- What is expected -
Copy each record below without changing a single word.

[Box coordinate transitions]
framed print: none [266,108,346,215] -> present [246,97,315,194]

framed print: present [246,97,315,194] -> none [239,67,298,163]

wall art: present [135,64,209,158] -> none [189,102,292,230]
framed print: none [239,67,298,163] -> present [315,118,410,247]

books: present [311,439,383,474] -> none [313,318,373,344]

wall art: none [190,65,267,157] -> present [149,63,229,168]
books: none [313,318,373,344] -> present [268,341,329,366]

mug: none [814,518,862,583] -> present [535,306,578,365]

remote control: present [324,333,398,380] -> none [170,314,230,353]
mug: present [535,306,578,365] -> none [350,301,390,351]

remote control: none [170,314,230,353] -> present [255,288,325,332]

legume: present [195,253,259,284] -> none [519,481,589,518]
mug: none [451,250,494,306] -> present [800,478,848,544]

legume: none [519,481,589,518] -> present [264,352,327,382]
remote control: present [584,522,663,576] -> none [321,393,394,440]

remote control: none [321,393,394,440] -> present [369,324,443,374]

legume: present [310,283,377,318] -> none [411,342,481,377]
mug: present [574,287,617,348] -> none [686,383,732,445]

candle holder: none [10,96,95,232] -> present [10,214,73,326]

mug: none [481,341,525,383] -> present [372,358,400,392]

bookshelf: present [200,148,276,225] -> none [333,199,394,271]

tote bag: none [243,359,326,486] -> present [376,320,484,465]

- Result of the task -
framed print: none [266,108,346,215] -> present [246,97,315,194]

framed print: present [246,97,315,194] -> none [239,67,298,163]

wall art: present [135,64,209,158] -> none [189,102,292,230]
framed print: none [239,67,298,163] -> present [315,118,410,247]

books: present [311,439,383,474] -> none [313,318,373,344]

wall art: none [190,65,267,157] -> present [149,63,229,168]
books: none [313,318,373,344] -> present [268,341,329,366]

mug: none [814,518,862,583] -> present [535,306,578,365]

remote control: present [324,333,398,380] -> none [170,314,230,353]
mug: present [535,306,578,365] -> none [350,301,390,351]

remote control: none [170,314,230,353] -> present [255,288,325,332]

legume: present [195,253,259,284] -> none [519,481,589,518]
mug: none [451,250,494,306] -> present [800,478,848,544]

legume: none [519,481,589,518] -> present [264,352,327,382]
remote control: present [584,522,663,576] -> none [321,393,394,440]

remote control: none [321,393,394,440] -> present [369,324,443,374]

legume: present [310,283,377,318] -> none [411,342,481,377]
mug: present [574,287,617,348] -> none [686,383,732,445]

candle holder: none [10,96,95,232] -> present [10,214,73,326]

mug: none [481,341,525,383] -> present [372,358,400,392]

bookshelf: present [200,148,276,225] -> none [333,199,394,271]

tote bag: none [243,359,326,486] -> present [376,320,484,465]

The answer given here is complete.